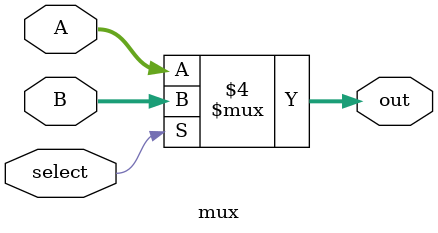
<source format=v>
module mux (A, B, select, out);
	
	parameter DATA_WIDTH = 32;
	
	input [(DATA_WIDTH - 1):0] A, B;
	input select;
	
	output reg [(DATA_WIDTH - 1):0] out;

	always @ (A, B, select)
	begin
		if (select == 0) 
			out <= A;
		else 
			out <= B;
	end
		
endmodule 
</source>
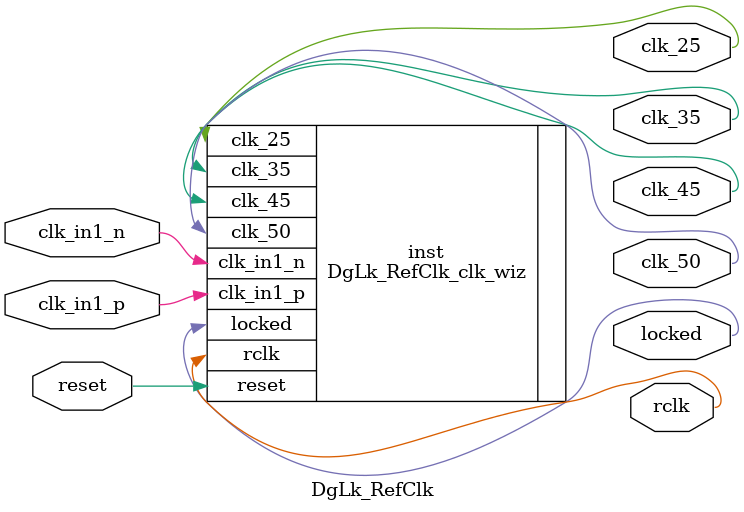
<source format=v>


`timescale 1ps/1ps

(* CORE_GENERATION_INFO = "DgLk_RefClk,clk_wiz_v6_0_3_0_0,{component_name=DgLk_RefClk,use_phase_alignment=true,use_min_o_jitter=false,use_max_i_jitter=false,use_dyn_phase_shift=false,use_inclk_switchover=false,use_dyn_reconfig=false,enable_axi=0,feedback_source=FDBK_AUTO,PRIMITIVE=MMCM,num_out_clk=5,clkin1_period=5.000,clkin2_period=10.0,use_power_down=false,use_reset=true,use_locked=true,use_inclk_stopped=false,feedback_type=SINGLE,CLOCK_MGR_TYPE=NA,manual_override=false}" *)

module DgLk_RefClk 
 (
  // Clock out ports
  output        rclk,
  output        clk_50,
  output        clk_45,
  output        clk_35,
  output        clk_25,
  // Status and control signals
  input         reset,
  output        locked,
 // Clock in ports
  input         clk_in1_p,
  input         clk_in1_n
 );

  DgLk_RefClk_clk_wiz inst
  (
  // Clock out ports  
  .rclk(rclk),
  .clk_50(clk_50),
  .clk_45(clk_45),
  .clk_35(clk_35),
  .clk_25(clk_25),
  // Status and control signals               
  .reset(reset), 
  .locked(locked),
 // Clock in ports
  .clk_in1_p(clk_in1_p),
  .clk_in1_n(clk_in1_n)
  );

endmodule

</source>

- - -

What you will do: Please reproduce the records above exactly, leaving out every picture.

Final answer:
<source format=v>
module mux (A, B, select, out);
	
	parameter DATA_WIDTH = 32;
	
	input [(DATA_WIDTH - 1):0] A, B;
	input select;
	
	output reg [(DATA_WIDTH - 1):0] out;

	always @ (A, B, select)
	begin
		if (select == 0) 
			out <= A;
		else 
			out <= B;
	end
		
endmodule 
</source>
<source format=v>


`timescale 1ps/1ps

(* CORE_GENERATION_INFO = "DgLk_RefClk,clk_wiz_v6_0_3_0_0,{component_name=DgLk_RefClk,use_phase_alignment=true,use_min_o_jitter=false,use_max_i_jitter=false,use_dyn_phase_shift=false,use_inclk_switchover=false,use_dyn_reconfig=false,enable_axi=0,feedback_source=FDBK_AUTO,PRIMITIVE=MMCM,num_out_clk=5,clkin1_period=5.000,clkin2_period=10.0,use_power_down=false,use_reset=true,use_locked=true,use_inclk_stopped=false,feedback_type=SINGLE,CLOCK_MGR_TYPE=NA,manual_override=false}" *)

module DgLk_RefClk 
 (
  // Clock out ports
  output        rclk,
  output        clk_50,
  output        clk_45,
  output        clk_35,
  output        clk_25,
  // Status and control signals
  input         reset,
  output        locked,
 // Clock in ports
  input         clk_in1_p,
  input         clk_in1_n
 );

  DgLk_RefClk_clk_wiz inst
  (
  // Clock out ports  
  .rclk(rclk),
  .clk_50(clk_50),
  .clk_45(clk_45),
  .clk_35(clk_35),
  .clk_25(clk_25),
  // Status and control signals               
  .reset(reset), 
  .locked(locked),
 // Clock in ports
  .clk_in1_p(clk_in1_p),
  .clk_in1_n(clk_in1_n)
  );

endmodule

</source>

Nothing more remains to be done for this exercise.